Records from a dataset
______________________________

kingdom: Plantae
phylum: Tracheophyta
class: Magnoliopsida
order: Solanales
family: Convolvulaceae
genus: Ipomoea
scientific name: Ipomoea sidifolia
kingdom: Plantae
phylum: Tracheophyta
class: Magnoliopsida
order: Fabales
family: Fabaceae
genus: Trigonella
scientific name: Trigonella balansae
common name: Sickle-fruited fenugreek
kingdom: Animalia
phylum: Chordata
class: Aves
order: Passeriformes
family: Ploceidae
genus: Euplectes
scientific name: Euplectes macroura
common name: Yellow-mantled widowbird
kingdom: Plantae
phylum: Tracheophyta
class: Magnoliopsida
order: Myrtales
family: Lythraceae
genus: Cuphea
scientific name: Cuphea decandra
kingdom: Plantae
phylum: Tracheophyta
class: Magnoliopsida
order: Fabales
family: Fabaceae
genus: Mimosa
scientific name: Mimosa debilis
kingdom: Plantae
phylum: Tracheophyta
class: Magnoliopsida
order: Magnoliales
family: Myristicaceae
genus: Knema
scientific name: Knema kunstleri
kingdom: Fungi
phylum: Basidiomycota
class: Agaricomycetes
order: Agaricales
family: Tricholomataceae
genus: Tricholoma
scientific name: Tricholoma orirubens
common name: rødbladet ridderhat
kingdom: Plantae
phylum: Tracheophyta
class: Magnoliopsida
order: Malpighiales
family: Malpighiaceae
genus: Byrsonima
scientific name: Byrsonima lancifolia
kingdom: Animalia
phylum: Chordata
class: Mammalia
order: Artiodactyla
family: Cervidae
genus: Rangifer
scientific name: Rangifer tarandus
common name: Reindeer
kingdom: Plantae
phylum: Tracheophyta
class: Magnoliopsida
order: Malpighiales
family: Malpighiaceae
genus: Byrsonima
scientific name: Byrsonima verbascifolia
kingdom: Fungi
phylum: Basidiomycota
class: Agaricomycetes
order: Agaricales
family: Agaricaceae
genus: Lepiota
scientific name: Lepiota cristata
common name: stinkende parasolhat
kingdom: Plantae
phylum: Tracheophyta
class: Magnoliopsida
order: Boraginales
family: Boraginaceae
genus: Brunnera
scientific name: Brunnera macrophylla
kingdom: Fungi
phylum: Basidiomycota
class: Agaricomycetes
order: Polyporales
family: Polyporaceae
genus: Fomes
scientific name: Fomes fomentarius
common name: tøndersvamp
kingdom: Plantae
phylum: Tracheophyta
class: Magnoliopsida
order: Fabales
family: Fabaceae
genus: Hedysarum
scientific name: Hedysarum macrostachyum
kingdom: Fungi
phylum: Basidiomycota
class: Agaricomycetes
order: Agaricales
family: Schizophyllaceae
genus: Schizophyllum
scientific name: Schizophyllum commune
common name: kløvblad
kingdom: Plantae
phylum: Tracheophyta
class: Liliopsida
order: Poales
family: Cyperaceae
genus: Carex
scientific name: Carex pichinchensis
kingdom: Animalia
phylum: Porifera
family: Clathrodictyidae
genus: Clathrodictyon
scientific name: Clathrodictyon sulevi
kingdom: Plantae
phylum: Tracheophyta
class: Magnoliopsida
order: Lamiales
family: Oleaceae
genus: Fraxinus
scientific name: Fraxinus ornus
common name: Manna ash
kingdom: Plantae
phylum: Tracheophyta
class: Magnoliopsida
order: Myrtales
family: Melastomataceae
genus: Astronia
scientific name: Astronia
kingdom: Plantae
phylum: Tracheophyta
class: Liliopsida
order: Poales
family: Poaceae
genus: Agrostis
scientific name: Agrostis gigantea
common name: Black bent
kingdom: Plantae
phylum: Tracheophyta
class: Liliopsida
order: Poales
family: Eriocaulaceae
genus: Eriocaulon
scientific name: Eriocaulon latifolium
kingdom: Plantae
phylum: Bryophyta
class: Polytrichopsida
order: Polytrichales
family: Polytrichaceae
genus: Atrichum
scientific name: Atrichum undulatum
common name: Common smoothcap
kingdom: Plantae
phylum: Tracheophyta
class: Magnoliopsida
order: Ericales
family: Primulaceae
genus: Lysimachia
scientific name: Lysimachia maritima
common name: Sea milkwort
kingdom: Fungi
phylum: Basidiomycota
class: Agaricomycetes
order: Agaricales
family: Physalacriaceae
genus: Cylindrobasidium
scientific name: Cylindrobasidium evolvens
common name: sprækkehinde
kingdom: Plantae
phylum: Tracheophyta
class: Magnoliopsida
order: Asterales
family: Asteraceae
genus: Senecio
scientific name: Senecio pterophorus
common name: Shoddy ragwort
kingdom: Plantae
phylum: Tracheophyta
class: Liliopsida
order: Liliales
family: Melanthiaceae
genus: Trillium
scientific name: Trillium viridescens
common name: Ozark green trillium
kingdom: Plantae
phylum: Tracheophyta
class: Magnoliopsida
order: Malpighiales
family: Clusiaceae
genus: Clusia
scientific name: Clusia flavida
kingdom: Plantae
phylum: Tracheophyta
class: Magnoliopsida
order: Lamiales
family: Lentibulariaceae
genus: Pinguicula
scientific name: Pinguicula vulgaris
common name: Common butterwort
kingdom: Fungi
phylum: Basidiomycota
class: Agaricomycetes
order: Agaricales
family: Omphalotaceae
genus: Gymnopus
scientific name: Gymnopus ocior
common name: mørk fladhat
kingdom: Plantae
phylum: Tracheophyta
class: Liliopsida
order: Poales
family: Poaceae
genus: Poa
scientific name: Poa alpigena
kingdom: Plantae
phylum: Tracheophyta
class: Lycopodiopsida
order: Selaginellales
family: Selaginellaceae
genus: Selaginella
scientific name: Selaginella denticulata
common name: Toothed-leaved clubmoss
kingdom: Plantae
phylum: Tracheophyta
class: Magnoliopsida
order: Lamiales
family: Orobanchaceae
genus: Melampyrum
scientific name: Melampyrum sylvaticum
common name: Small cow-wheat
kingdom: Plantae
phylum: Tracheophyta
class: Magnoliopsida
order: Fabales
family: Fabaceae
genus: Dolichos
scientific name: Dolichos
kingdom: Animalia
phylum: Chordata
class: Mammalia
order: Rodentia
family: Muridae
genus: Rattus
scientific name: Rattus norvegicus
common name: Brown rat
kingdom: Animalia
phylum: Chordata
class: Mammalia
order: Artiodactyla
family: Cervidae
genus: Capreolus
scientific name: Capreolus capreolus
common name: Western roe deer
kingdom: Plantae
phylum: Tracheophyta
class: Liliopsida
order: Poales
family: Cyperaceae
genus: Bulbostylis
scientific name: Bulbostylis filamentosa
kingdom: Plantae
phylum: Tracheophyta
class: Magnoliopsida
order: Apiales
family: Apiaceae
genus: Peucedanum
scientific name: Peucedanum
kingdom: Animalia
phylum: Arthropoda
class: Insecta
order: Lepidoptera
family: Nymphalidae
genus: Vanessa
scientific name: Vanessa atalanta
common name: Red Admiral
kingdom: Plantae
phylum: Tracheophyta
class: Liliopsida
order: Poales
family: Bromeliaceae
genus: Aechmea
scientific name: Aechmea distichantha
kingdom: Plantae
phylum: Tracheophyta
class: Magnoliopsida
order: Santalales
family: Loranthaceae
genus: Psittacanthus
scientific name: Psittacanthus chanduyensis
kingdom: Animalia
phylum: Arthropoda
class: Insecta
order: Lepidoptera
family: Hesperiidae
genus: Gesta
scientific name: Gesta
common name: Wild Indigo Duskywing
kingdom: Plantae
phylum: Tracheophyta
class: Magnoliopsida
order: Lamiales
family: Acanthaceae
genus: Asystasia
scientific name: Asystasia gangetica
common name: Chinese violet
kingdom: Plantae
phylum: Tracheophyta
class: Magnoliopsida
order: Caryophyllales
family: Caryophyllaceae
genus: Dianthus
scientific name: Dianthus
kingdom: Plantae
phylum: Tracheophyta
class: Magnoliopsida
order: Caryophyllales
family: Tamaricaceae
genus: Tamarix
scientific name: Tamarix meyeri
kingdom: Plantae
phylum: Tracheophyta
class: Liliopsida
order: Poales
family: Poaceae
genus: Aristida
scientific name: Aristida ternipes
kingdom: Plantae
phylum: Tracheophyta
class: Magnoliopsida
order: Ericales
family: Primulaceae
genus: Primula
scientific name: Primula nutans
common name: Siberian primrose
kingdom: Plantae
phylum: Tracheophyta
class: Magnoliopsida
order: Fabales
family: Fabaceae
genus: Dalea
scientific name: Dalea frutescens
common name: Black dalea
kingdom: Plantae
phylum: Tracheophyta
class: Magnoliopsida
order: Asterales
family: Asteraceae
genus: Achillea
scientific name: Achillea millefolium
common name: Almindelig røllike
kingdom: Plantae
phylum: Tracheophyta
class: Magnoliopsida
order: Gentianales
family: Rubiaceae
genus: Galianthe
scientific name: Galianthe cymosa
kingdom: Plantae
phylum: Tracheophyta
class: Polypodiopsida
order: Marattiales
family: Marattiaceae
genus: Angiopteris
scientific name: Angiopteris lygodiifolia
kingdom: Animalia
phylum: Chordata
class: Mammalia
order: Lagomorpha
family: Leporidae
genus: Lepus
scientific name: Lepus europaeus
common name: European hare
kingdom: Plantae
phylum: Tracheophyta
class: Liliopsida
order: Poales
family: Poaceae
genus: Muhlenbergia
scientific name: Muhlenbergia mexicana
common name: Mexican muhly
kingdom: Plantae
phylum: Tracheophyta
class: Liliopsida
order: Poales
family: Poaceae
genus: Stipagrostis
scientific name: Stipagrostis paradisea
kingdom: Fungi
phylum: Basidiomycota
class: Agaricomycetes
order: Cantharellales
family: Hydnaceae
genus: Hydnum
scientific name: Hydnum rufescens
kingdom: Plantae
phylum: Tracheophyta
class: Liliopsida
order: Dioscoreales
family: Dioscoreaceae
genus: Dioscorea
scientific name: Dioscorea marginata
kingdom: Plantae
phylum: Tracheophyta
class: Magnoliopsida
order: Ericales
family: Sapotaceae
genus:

______________________________

To be done ▸
Reproduce the records word for word, starting at the very first line and ending with the line that contains "scientific name: Euplectes macroura".

Task solution ▸
kingdom: Plantae
phylum: Tracheophyta
class: Magnoliopsida
order: Solanales
family: Convolvulaceae
genus: Ipomoea
scientific name: Ipomoea sidifolia
kingdom: Plantae
phylum: Tracheophyta
class: Magnoliopsida
order: Fabales
family: Fabaceae
genus: Trigonella
scientific name: Trigonella balansae
common name: Sickle-fruited fenugreek
kingdom: Animalia
phylum: Chordata
class: Aves
order: Passeriformes
family: Ploceidae
genus: Euplectes
scientific name: Euplectes macroura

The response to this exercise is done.